舒晨也龇了一下牙,心想李九真这人的脸皮,也挺厚的。
当着自己这个长辈的面,对女儿说情话,就不能背着自己说吗?
她咳嗽了一下,暗示李九真适可而止,然后就对宁子墨说道:“墨墨啊,你那语气也太过分了,小李要做什么,自有他的考虑,你怎么能用威胁的形式来说话呢?”

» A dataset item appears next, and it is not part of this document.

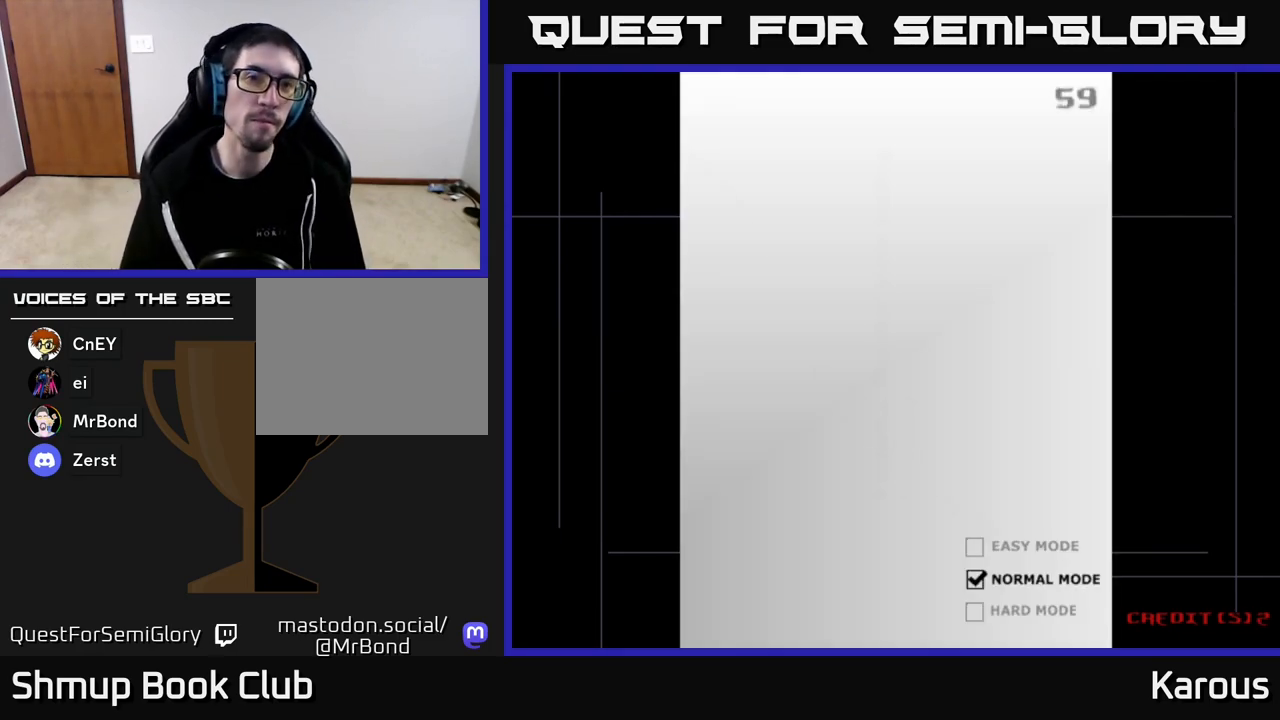
{"buttons": [], "left_stick": "center", "right_stick": "center", "events": [[50, "A", "down"], [117, "A", "up"], [200, "A", "down"], [283, "A", "up"], [367, "A", "down"], [450, "A", "up"]]}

“我还不是……”宁子墨百口莫辩,想解释清楚,却又知道那样只会弄巧成拙。
她忍不住狠狠瞪了李九真一眼,这家伙,只是叫他装一下男友,一起吃顿饭应付一下就OK了,他干嘛自作主张搞得这么夸张?
这不是逼自己下不来台嘛!
“呵呵,小李啊,阿姨也没权利多说什么,不过也还是建议,你多考虑考虑再做决定,免得以后转卖起来麻烦。”舒晨又对李九真和颜悦色地说。
也不能说她势利眼,谁不想含辛茹苦养大的女儿将来过上不愁吃穿的生活?
要是李九真一掷千金,直接买了一栋别墅,让宁子墨住的话,那肯定是最好的。
不过嘴上还是得客气一下,而且必须得说清楚——
婚前是不可能让女儿住进去的,这是底线。
“麻烦?”李九真却是一摆手,大咧咧说道,“这有什么麻烦的,就算以后不喜欢,或者碰到更合适的地方住,那就把房子空着好了,卖了干嘛呢?”
“好吧……”舒晨被他这“土豪”的“土”气又震了一下。
李九真才不介意“土”呢。
他也没有刻意炫耀自己有钱的意思,只是率性而为——
既然真不在乎这点钱,买房当买玩具,又何必装作很慎重的样子?
李九真也没有那种恶趣味,比如先装穷让人看不起,然后再露出“真”面目,刺瞎对方的眼睛。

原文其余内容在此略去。